What is a hero? As should be obvious to anyone who clicks on the term "hero-concept," I'm clearly not using it to be one with the idea of "hero as protagonist." Narratologically, a hero is a definite persona, though also one most often tied to the idea of a countervailing persona-- the "villain"-- as if they were locked together into "concept-pairs," my parallel to Buber's idea of "word pairs." In practice the individual concepts are separable and can be used apart from one another, but in essence they remain locked together, much as when I originally suggested a similar interrelationship between the personas of the monster and the victim. Significantly, one of my main comments in this essay was to note that a villain's dominant status in a narrative-- as with Sax Rohmer's Fu Manchu series-- does not keep that narrative from having the same *invigorative* effects as one centered upon a more standard hero.
As a result of my investigations of the mythographer Theodor Gaster and the philospher Schopenhauer, I advanced a theory of the hero and villain as dominantly positive or negative incarnations of a type of will, "the idealizing will," that aspires to go beyond the bare functions of the maintenance of life. In the above essay I linked the hero and villain in terms of being either positive or negative expressions of this will.
*Megalothymia* depends on filling oneself with elements of will excessive to normal functioning. The hero is filled with a positive, altruistic will to protect society, one that often goes beyond the dictates of society's normal functions. Like the monster the villain is filled with a negative will toward society or the environment, but he is the mirror-image of the hero in that he glories in his independence from society, rather than yearning after a lost "normalcy" as the monster does.
Because of that "concept-linkage," then at base the "hero-concept" and the "villain-concept" are intertwined so that one implies the other.

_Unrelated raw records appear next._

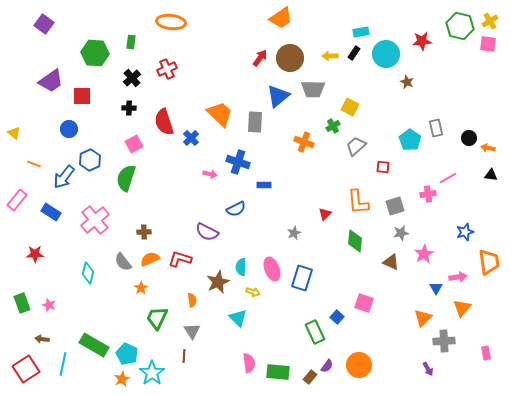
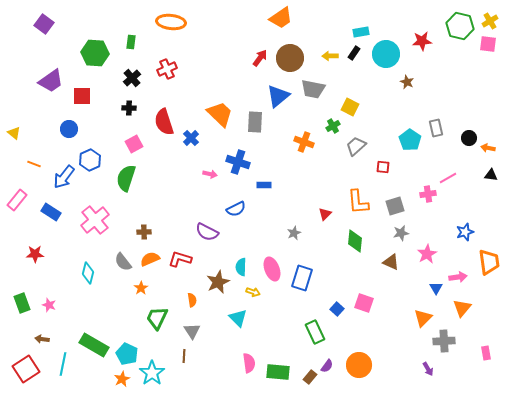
gray trapezoid at (313, 89): rotated 10 degrees clockwise
pink star at (424, 254): moved 3 px right
blue square at (337, 317): moved 8 px up
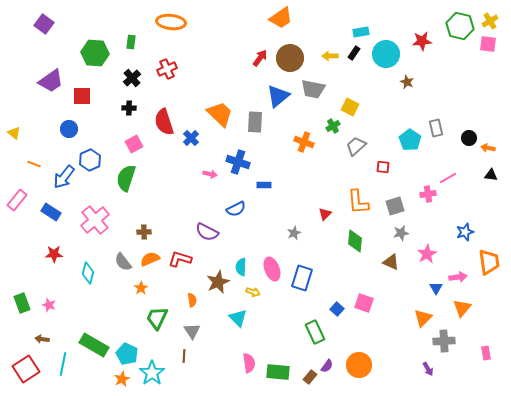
red star at (35, 254): moved 19 px right
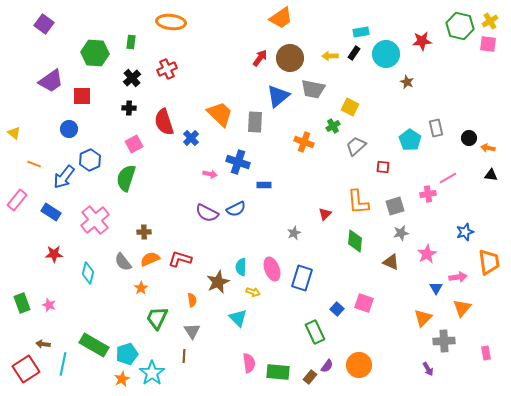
purple semicircle at (207, 232): moved 19 px up
brown arrow at (42, 339): moved 1 px right, 5 px down
cyan pentagon at (127, 354): rotated 30 degrees clockwise
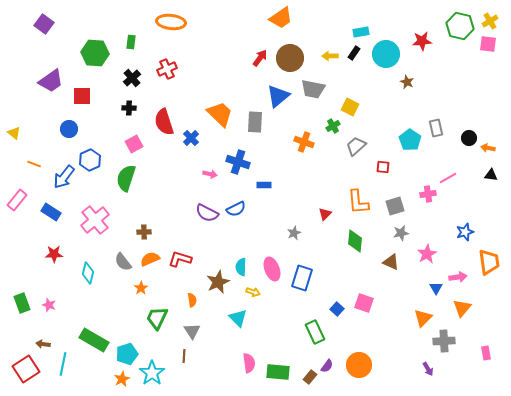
green rectangle at (94, 345): moved 5 px up
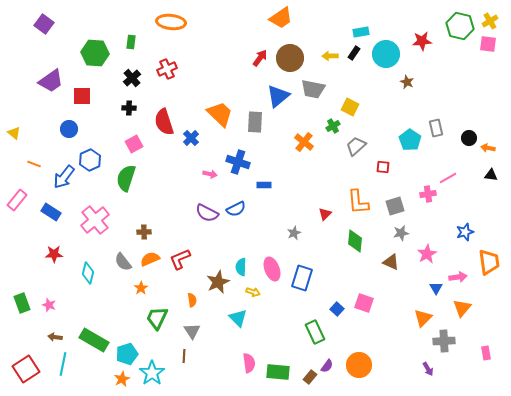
orange cross at (304, 142): rotated 18 degrees clockwise
red L-shape at (180, 259): rotated 40 degrees counterclockwise
brown arrow at (43, 344): moved 12 px right, 7 px up
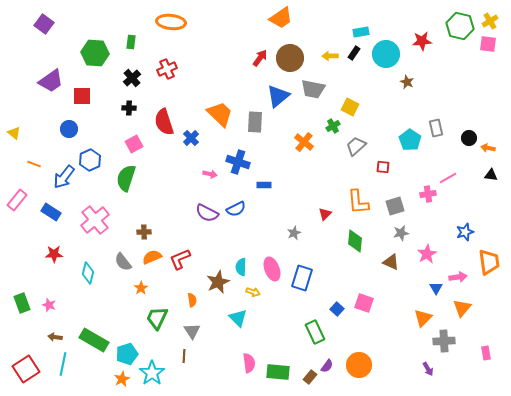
orange semicircle at (150, 259): moved 2 px right, 2 px up
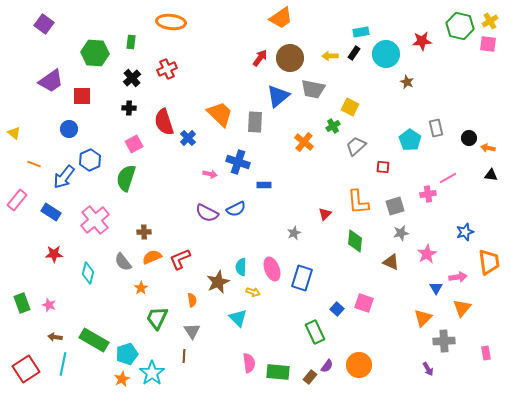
blue cross at (191, 138): moved 3 px left
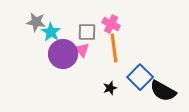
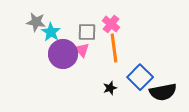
pink cross: rotated 12 degrees clockwise
black semicircle: moved 1 px down; rotated 40 degrees counterclockwise
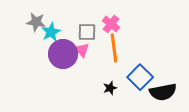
cyan star: rotated 12 degrees clockwise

Thus the "heroic idiom" includes all those narratives that center upon either a plerotic hero or a plerotic villain as the narrative's focal presence, and the same symmetry applies to "the superhero idiom." My aforementioned list of a "top 20 live-action superhero movies" included one such villain-centered narrative, the 1932 MASK OF FU MANCHU.
Had I been seeking to list twenty live-action films with a hero or villain with no "super" elements, then I might have listed heroic Harry Callahan alongside the equally obsessed-- but negative-toned-- Jack Carter from 1971's GET CARTER.
Thus the one commonality of all narratives within the superhero idiom is that its focal presence must be either a "superhero-like" figure or a "supervillain-like" figure. This figure may belong to the "demotic group" commonly linked to the "superhero genre," which obviously includes figures like Batman and the Joker. But it could also include types from other genres and other mythoi cognate with the superhero idiom. Heroes like Harry Potter (drama mythos), Marshal Law (irony mythos), and Ranma Saotime (comedy mythos) would thus rub shoulders with Felonious Gru (comedy mythos) and that threesome I like to call "the Bitchy Trio" (irony mythos).
In contrast, however, narratives featuring focal presences who conform to either the "monster" or 'demihero" personas do not belong within the superhero idiom. This is fairly obvious with assorted monsters who have sometimes enacted deeds associated with superheroes-- King Kong, Godzilla, Gamera-- but who remain apart by virtue of their monstrous nature in a way that types like the Hulk and the Thing do not. It may not be so obvious-- though it is no less true-- of the demihero, since many of them are often seen as indistinguishable from the hero-concept. I won't repeat my arguments for this category here, but will only note that most of Philip K. Dick's protagonists are unabashed demiheroes. Interestingly, many of them retain this character when translated to combative films, as occured with both Rick Deckard in BLADE RUNNER and "Michael Jennings" in PAYCHECK. However, as if to prove that it's not impossible to make a heroic purse out of a demihero's ear, one may regard the cinematic transformation of Dick's "Douglas Quail" into "Douglas Quaid."